▶ Exercise requirements:
Only one stretch of the data should be retyped: the lines from the line containing "shortcode parameter - manually." through the line containing "Create a timeline that outlines the migration". Keep pictures out of it.

BEGIN

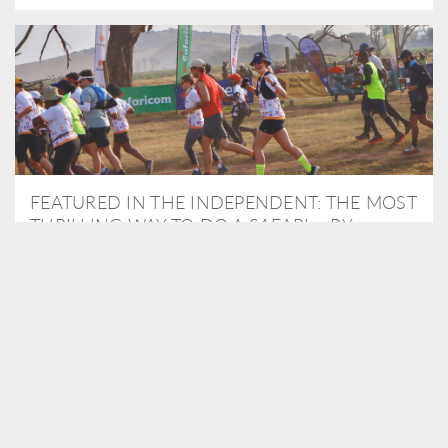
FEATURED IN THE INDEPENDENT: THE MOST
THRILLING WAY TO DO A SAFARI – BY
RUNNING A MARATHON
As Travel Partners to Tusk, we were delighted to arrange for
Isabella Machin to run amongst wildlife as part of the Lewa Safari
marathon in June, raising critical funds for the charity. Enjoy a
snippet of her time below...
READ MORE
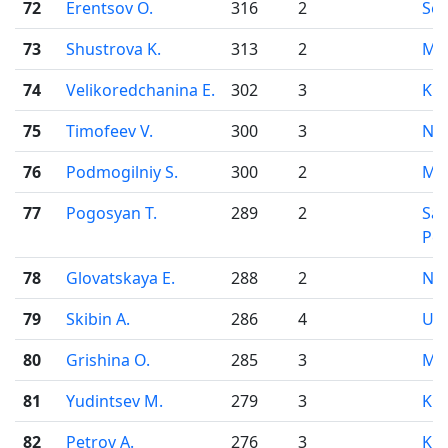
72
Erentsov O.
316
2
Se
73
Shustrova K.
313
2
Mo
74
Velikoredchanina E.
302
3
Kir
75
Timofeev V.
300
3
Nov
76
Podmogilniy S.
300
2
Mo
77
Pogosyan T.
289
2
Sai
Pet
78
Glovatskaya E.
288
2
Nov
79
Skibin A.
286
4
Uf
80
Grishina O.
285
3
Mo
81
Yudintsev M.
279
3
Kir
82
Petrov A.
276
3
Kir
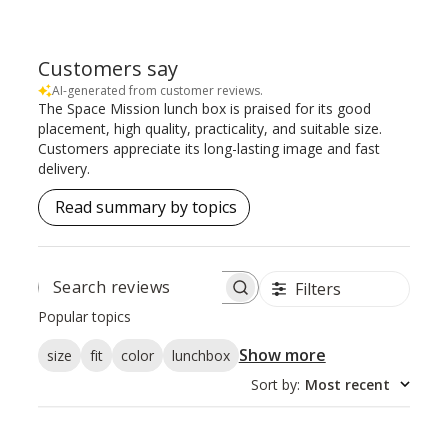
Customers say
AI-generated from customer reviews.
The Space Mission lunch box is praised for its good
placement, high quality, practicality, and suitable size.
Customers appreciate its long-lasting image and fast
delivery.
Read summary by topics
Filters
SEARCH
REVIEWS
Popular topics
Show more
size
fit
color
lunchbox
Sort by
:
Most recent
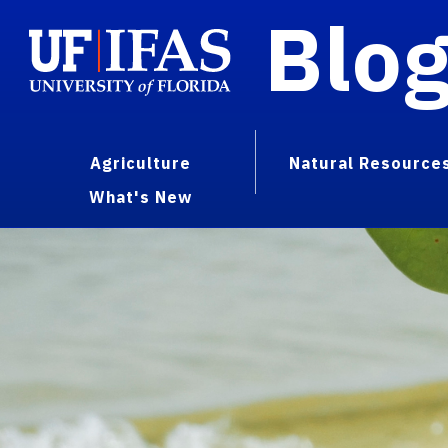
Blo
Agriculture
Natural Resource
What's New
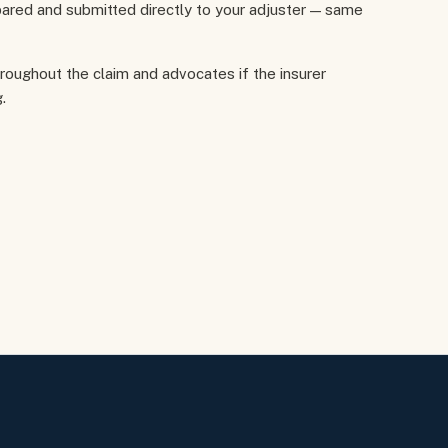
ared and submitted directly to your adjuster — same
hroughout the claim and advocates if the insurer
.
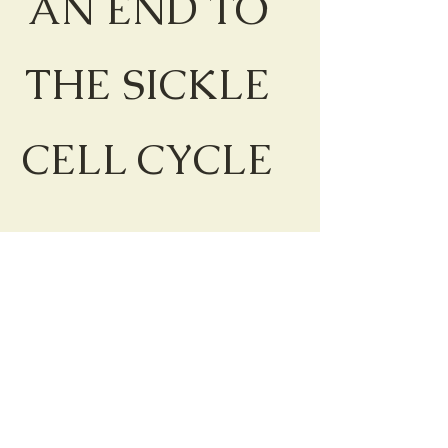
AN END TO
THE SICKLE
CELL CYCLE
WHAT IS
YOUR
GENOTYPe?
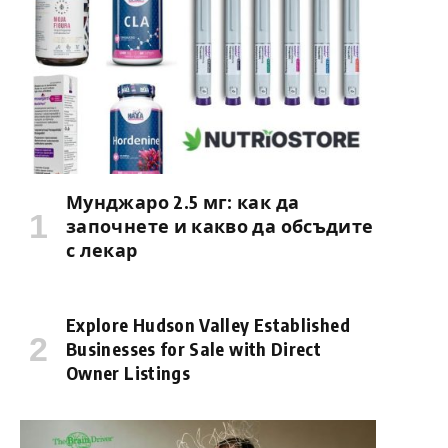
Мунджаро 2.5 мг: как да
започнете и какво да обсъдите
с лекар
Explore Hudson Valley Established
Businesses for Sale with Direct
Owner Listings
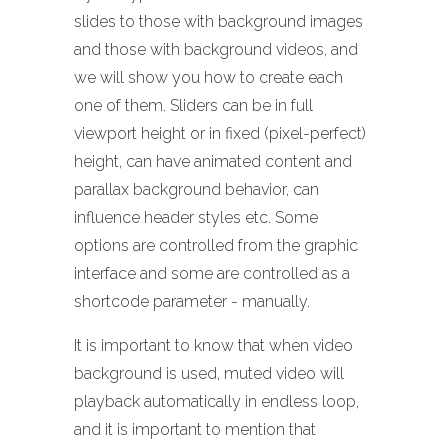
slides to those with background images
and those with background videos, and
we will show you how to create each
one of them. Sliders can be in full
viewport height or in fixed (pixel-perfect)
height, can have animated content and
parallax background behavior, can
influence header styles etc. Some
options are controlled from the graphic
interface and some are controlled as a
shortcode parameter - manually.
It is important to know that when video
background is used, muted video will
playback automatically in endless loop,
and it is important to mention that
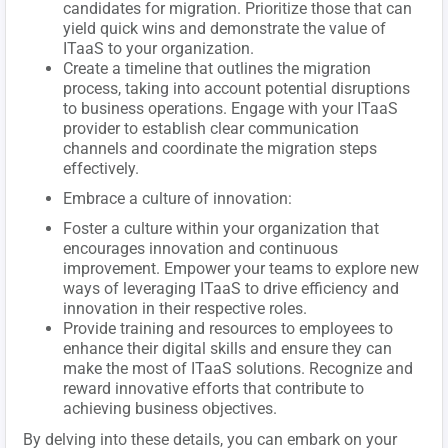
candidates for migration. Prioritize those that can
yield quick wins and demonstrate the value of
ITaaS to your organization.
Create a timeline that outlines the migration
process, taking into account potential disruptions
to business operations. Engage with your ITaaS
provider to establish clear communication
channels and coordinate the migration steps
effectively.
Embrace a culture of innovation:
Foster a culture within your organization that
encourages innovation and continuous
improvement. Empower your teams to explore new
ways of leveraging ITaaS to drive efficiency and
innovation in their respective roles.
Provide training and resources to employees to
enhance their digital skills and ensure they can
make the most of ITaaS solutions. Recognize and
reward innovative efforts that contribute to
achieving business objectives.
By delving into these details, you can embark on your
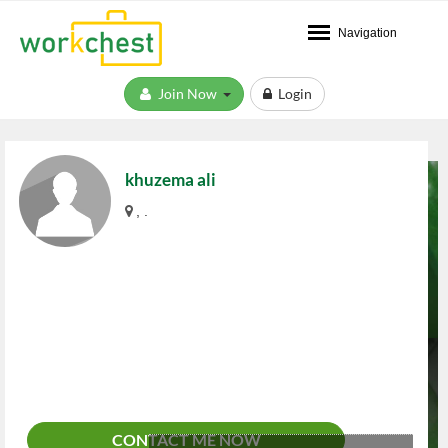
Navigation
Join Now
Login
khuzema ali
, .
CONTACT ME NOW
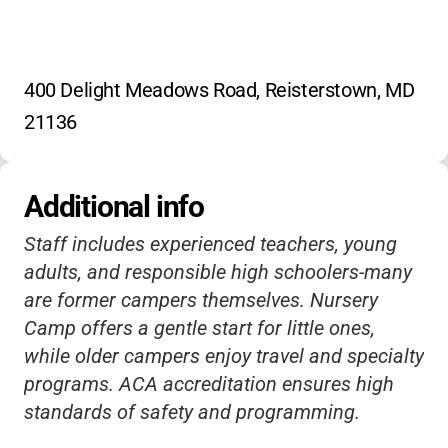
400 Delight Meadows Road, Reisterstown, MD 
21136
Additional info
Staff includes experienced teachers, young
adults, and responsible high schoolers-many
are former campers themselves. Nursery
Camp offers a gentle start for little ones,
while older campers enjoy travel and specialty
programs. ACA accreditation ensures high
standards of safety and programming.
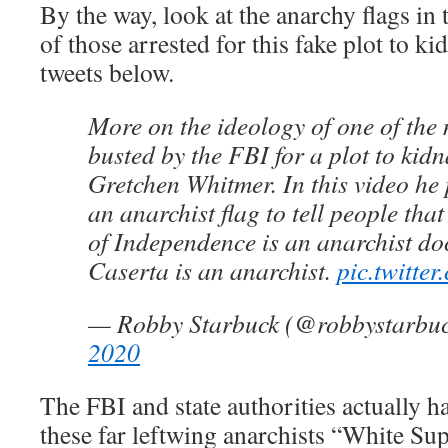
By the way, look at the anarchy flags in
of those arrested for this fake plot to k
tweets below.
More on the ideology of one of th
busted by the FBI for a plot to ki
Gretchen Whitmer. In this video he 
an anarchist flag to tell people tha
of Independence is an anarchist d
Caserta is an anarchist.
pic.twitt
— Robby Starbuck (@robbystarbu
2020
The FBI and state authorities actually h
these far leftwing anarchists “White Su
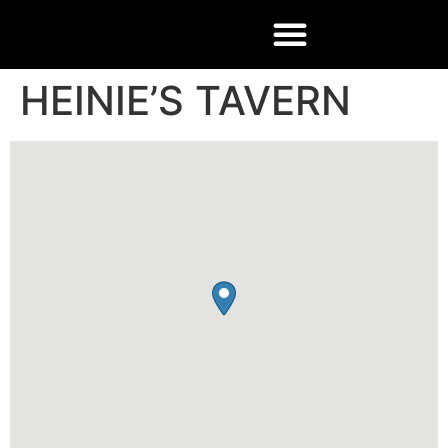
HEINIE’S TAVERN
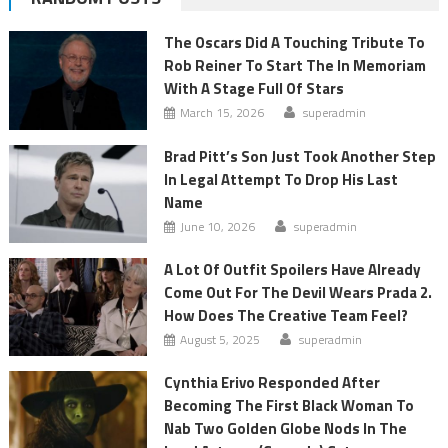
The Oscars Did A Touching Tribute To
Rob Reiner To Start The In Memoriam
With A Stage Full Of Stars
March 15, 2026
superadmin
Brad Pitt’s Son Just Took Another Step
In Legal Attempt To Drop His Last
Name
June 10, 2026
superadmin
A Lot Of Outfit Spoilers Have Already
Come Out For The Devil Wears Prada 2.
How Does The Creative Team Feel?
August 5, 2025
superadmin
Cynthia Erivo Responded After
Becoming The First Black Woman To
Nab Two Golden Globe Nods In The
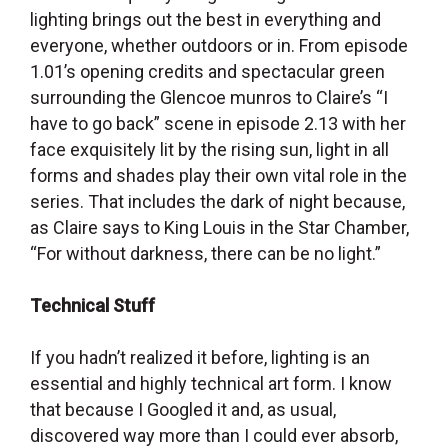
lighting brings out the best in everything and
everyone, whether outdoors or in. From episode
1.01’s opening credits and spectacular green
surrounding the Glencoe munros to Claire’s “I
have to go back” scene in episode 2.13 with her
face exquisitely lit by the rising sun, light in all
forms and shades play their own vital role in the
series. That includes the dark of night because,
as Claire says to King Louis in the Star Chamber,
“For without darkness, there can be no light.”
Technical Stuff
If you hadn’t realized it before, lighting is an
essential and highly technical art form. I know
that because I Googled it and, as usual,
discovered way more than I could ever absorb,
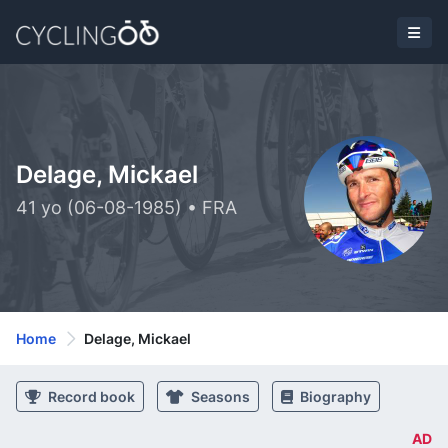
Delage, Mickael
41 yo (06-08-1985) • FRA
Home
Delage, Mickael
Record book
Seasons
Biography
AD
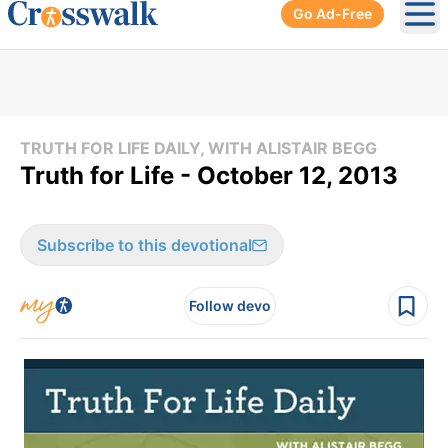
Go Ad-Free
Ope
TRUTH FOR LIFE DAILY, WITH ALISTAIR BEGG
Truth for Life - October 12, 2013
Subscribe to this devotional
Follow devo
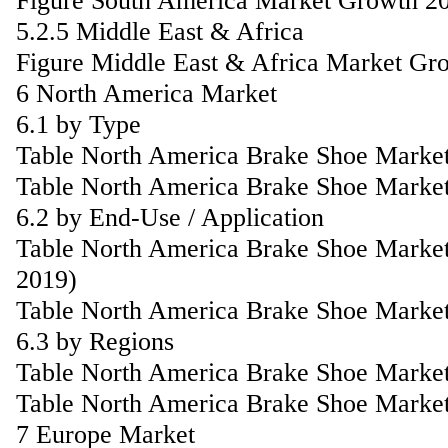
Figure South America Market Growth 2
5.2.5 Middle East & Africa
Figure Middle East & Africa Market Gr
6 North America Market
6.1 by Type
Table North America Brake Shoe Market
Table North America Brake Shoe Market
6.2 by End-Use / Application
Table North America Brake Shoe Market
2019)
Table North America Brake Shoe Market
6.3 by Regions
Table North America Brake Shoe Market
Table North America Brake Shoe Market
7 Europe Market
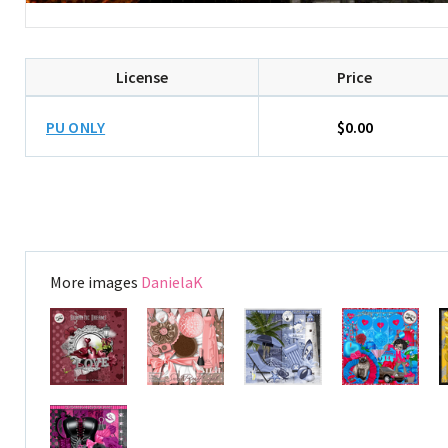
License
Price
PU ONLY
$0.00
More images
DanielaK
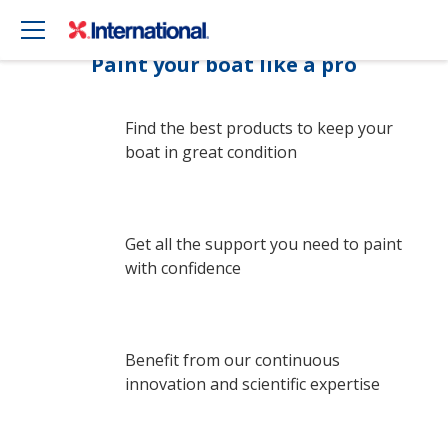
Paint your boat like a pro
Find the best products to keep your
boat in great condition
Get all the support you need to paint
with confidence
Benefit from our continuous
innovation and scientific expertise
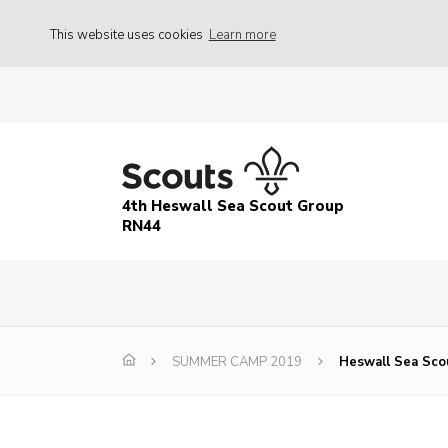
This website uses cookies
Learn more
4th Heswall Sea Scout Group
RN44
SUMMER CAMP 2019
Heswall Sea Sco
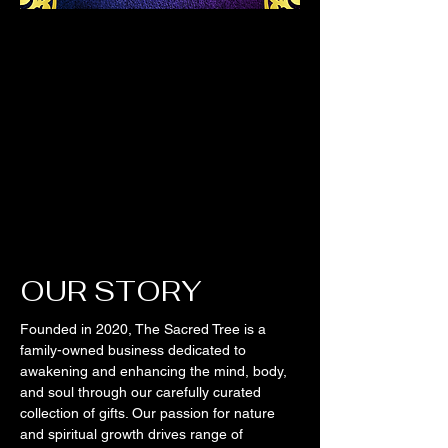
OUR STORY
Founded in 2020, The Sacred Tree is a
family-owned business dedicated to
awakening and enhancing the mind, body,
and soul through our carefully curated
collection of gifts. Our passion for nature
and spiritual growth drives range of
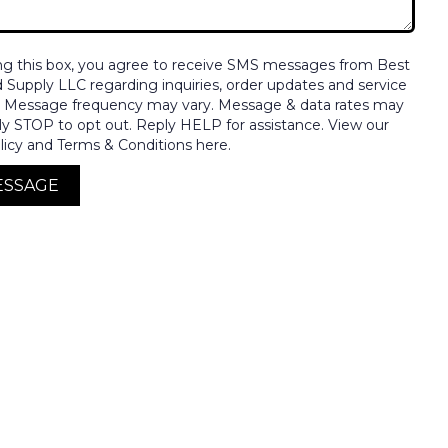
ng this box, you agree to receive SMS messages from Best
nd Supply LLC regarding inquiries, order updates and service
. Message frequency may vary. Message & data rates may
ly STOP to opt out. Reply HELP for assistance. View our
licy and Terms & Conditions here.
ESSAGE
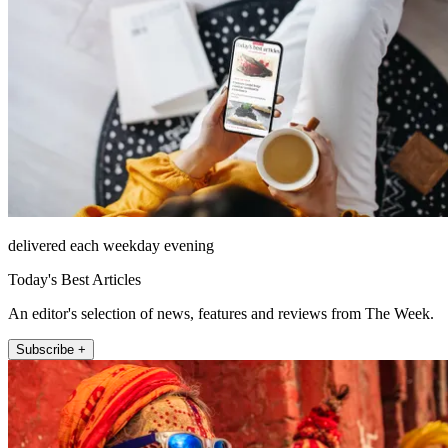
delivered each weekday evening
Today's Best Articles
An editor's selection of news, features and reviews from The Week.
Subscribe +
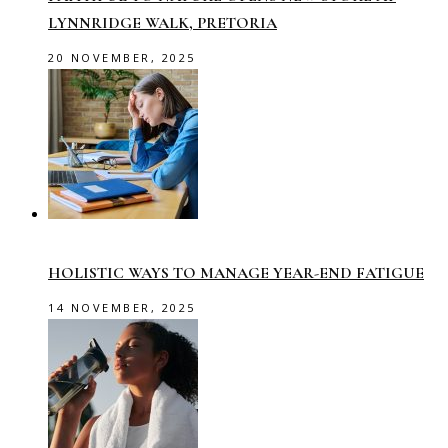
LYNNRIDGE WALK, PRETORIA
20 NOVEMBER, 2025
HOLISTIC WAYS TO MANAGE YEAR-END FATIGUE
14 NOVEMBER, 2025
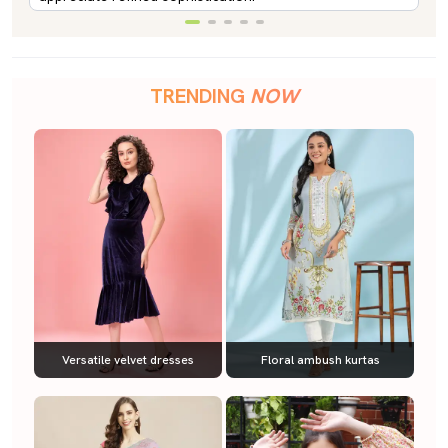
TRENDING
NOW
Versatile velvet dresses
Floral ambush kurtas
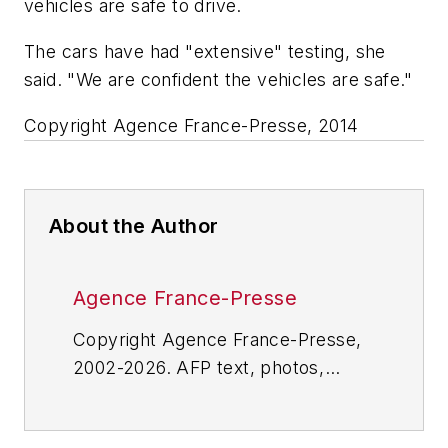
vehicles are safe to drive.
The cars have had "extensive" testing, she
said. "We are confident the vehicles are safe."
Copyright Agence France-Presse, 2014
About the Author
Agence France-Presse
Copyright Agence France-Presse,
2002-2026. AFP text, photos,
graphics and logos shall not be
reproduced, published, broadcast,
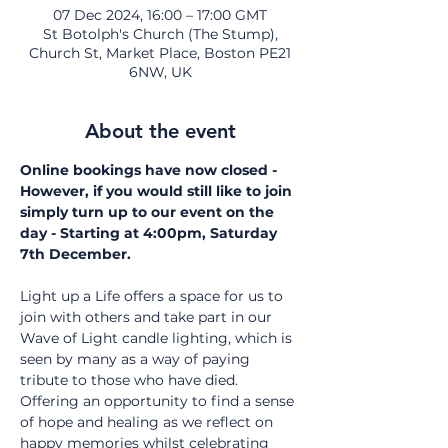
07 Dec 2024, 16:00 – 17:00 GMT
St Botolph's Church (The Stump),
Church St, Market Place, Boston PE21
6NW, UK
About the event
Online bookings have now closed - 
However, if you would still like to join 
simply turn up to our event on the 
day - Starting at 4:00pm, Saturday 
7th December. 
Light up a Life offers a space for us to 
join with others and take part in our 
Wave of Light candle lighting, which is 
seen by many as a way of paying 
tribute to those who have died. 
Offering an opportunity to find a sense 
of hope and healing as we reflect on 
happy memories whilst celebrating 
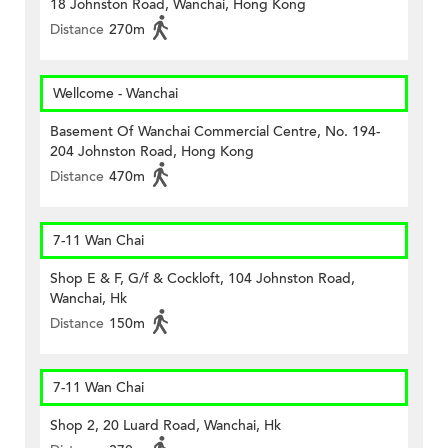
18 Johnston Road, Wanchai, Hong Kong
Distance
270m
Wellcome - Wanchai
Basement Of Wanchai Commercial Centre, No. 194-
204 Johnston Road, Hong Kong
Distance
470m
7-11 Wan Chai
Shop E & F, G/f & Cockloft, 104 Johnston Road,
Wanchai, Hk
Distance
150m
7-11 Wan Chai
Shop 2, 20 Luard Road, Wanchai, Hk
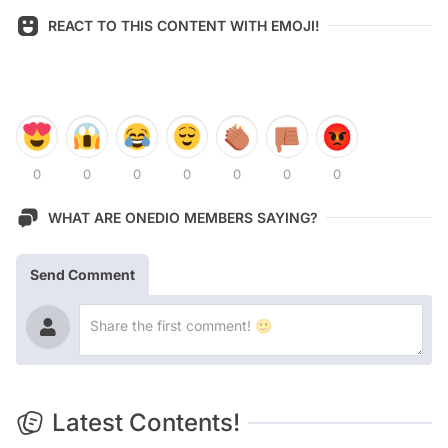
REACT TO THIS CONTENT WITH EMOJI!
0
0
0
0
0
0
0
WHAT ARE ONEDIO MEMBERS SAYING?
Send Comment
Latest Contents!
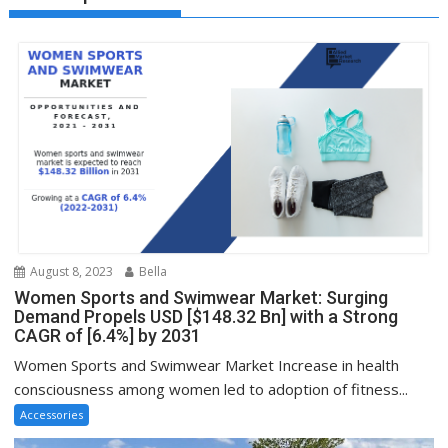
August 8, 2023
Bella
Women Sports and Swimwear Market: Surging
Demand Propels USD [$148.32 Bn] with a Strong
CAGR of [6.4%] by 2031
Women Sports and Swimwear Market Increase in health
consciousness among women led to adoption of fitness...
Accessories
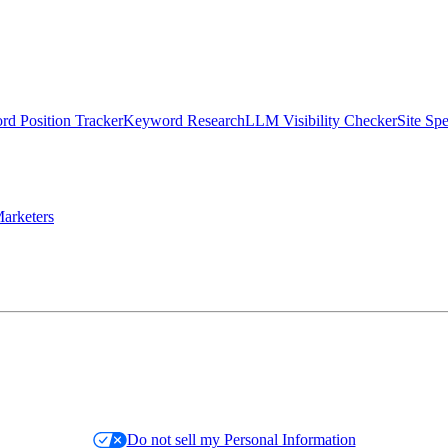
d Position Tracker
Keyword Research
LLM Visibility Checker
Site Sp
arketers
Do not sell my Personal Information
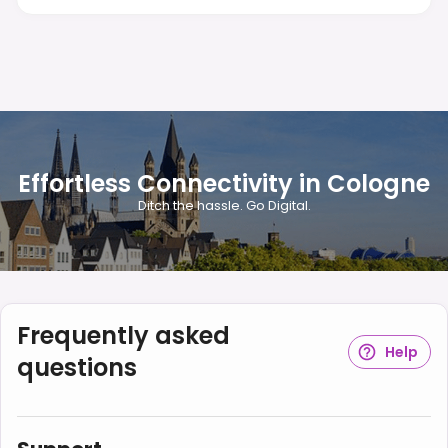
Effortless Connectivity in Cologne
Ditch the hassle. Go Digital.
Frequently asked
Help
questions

END

▶ Answer for the task:
shortcode parameter - manually.
It is important to know that when video
background is used, muted video will
playback automatically in endless loop,
and it is important to mention that
candidates for migration. Prioritize those that can
yield quick wins and demonstrate the value of
ITaaS to your organization.
Create a timeline that outlines the migration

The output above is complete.